The contest will offer a $10,000 prize, called the Bridge Award, for the best full-length play written by an active duty service member or veteran. It’s being put on by Arts in the Armed Forces, a nonprofit Driver founded in 2008 to serve as a matchmaker between mil vets and influencers in the arts.

“There’s no reason to think that this community doesn’t have anything to say,” Driver, told The New York Times in November. “Maybe they don’t have access to another way of saying it.”

In addition to the 10-large, the winner will see their play performed by professional actors in New York or at their military base — if they’re still in uniform — and will be honored at an Arts in the Armed Forces show on Broadway in November 2018, according to Stars and Stripes. Submissions for the contest don’t need to have a military theme, but they’re due by March 1.

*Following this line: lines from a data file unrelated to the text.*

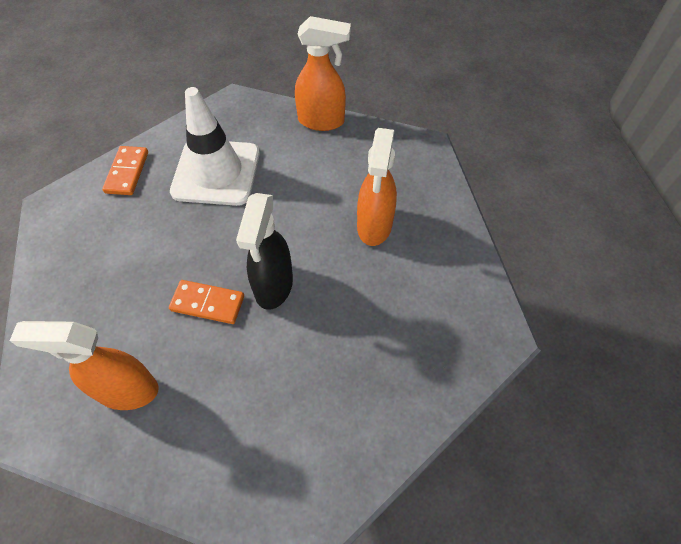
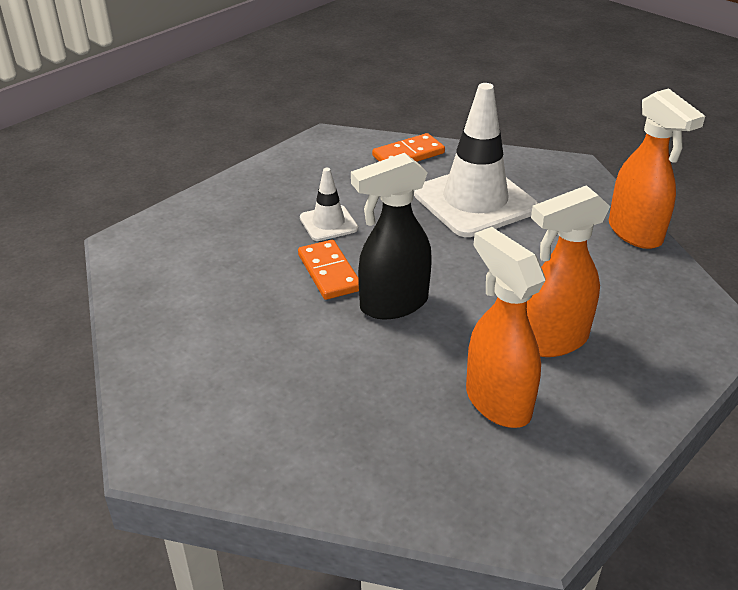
camera: 55 degrees right, 20 degrees down
orange spray bottle [10,321,159,410] -> orange spray bottle moved to [466,227,545,428]
none -> white traffic cone [300,168,358,241]

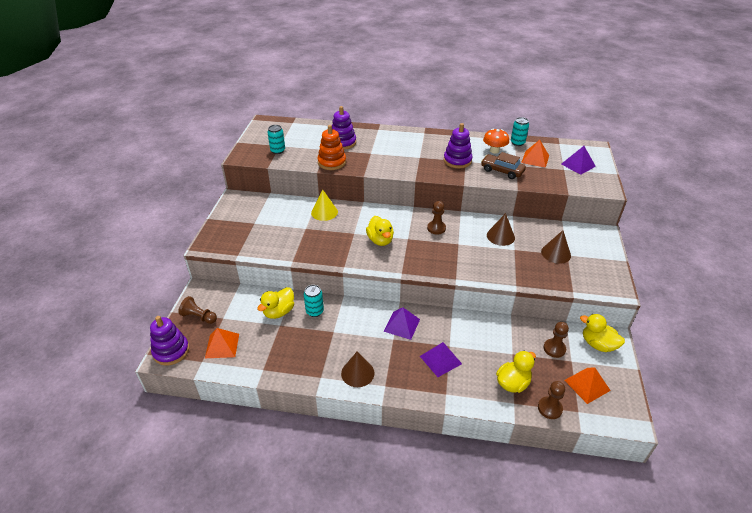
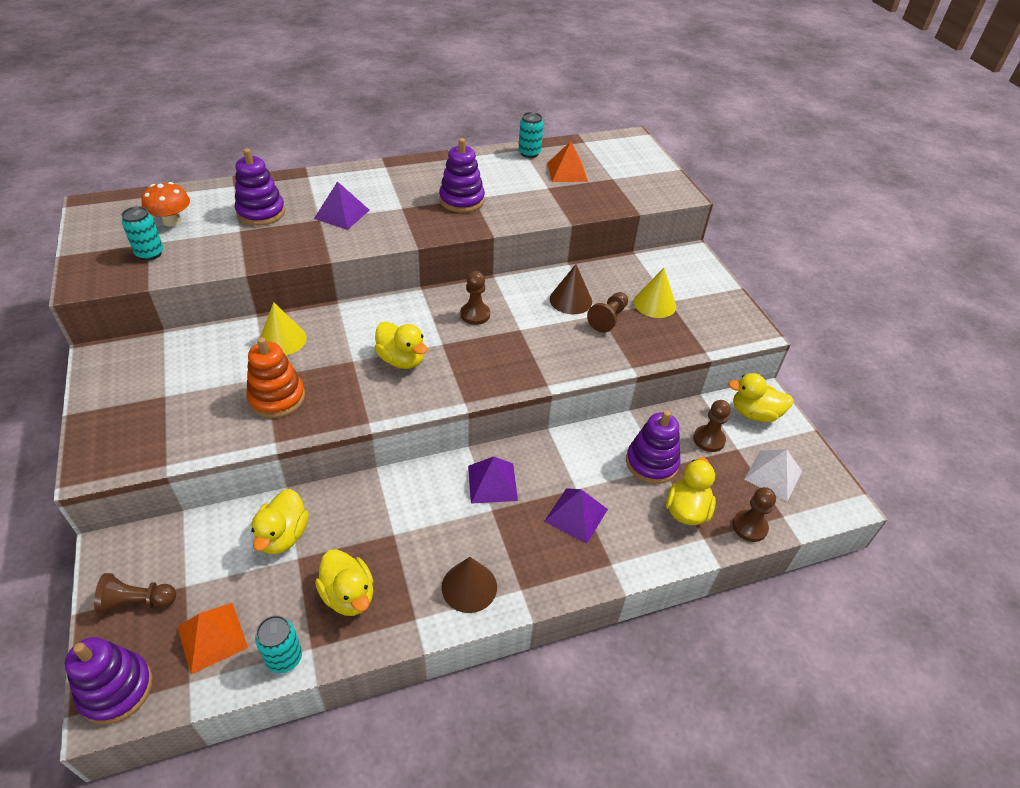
camera: 30 degrees left, 5 degrees up
turquoise can [304,285,324,317] -> turquoise can moved to [255,615,302,673]
orange stacking toy [317,125,346,170] -> orange stacking toy moved to [246,337,305,418]
brown car [481,152,526,179] -> none
orange mushroom [483,129,509,153] -> orange mushroom moved to [141,182,190,226]
brown cone [541,230,571,264] -> yellow cone [634,268,676,318]
purple pyramid [561,146,596,175] -> purple pyramid moved to [314,181,369,230]
orange pyramid [564,368,611,404] -> white pyramid [744,449,802,501]
none -> yellow duck [315,549,373,616]
none -> brown pawn [587,292,628,333]
none -> purple stacking toy [626,410,680,484]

Driver joined the Marines shortly after 9/11 and served just under three years as a mortarman, before he was medically discharged following a mountain biking accident that broke his sternum. After wartime service was no longer an option for Driver, he went on to study drama at the Juilliard School in New York City.

Related: From Marine Grunt To Star Wars Villain: A Conversation With Adam Driver »

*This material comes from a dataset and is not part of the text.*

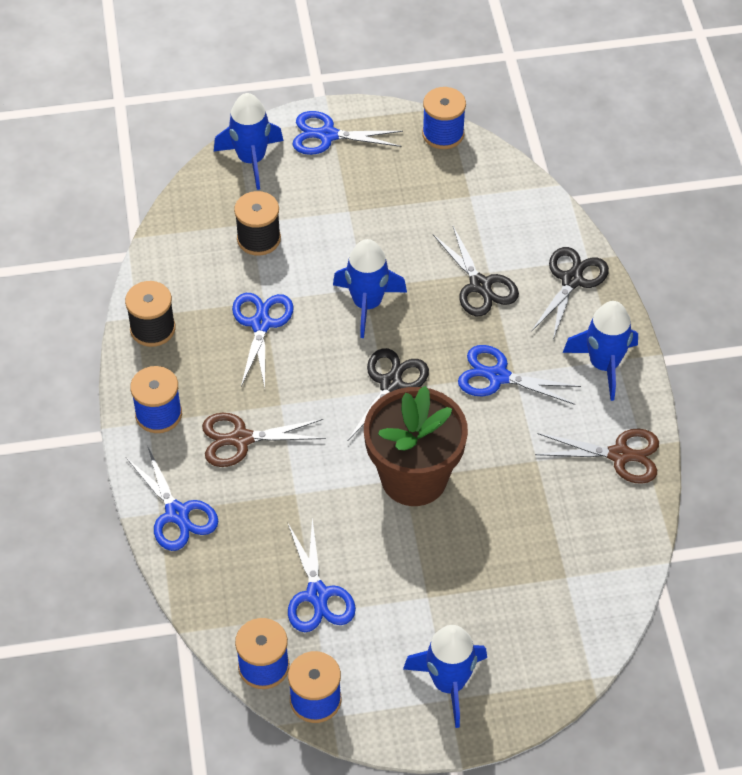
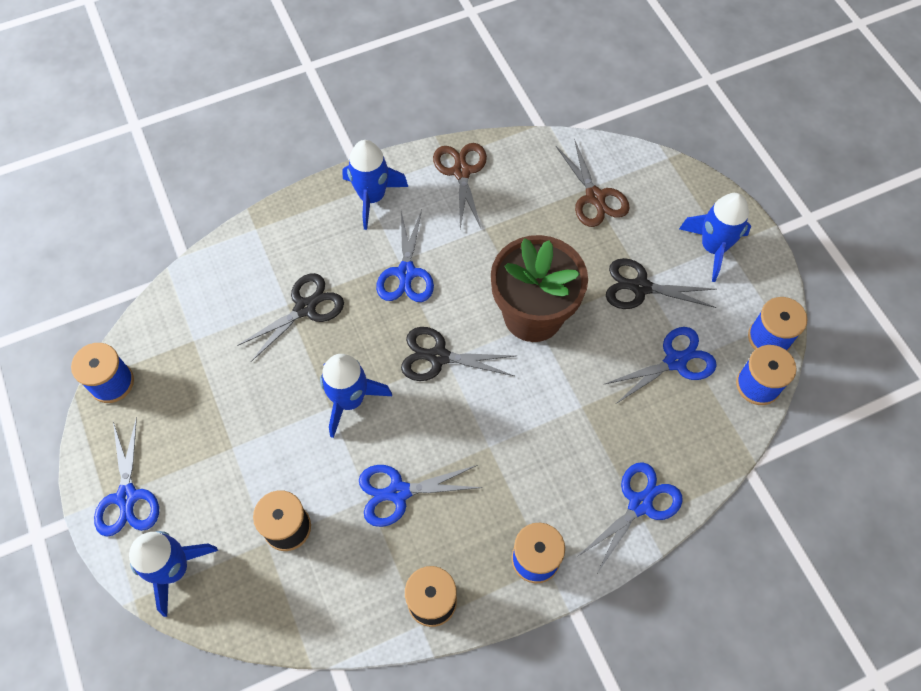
camera: 105 degrees left, 10 degrees up
brown scissors [202,413,326,467] -> brown scissors moved to [556,139,630,227]
black scissors [531,247,609,340] -> black scissors moved to [606,258,717,309]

“Suddenly I was exposed to playwrights and these characters and these plays. And for the first time, I became aware of the value of expressing yourself and putting language to feelings,” Driver told Task & Purpose in April 2016. “It felt like that was missing from my military experience.”

In the years since, he’s maintained strong ties with the military community, both on and off the set.

While the military has a reputation as a community of jocks rather than film and theater buffs, there’s a number of burgeoning writers and artists in uniform; some services, like the Marines — sometimes we write with Crayons instead of just eating them — have tapped into this nascent nerd community for ideas on what future wars might look like.

It’s this cohort of creatives that Driver is keen to tap into — and provide an outlet for.

“The military has acronyms for acronyms that can explain everything,” Driver told the Times. “But when it comes to explaining an experience, a post-traumatic experience, there’s not a lot of opportunities.”

For those interested in submitting a screenplay, submissions are open from Dec. 1 to March 1 on the Arts in the Armed Forces website.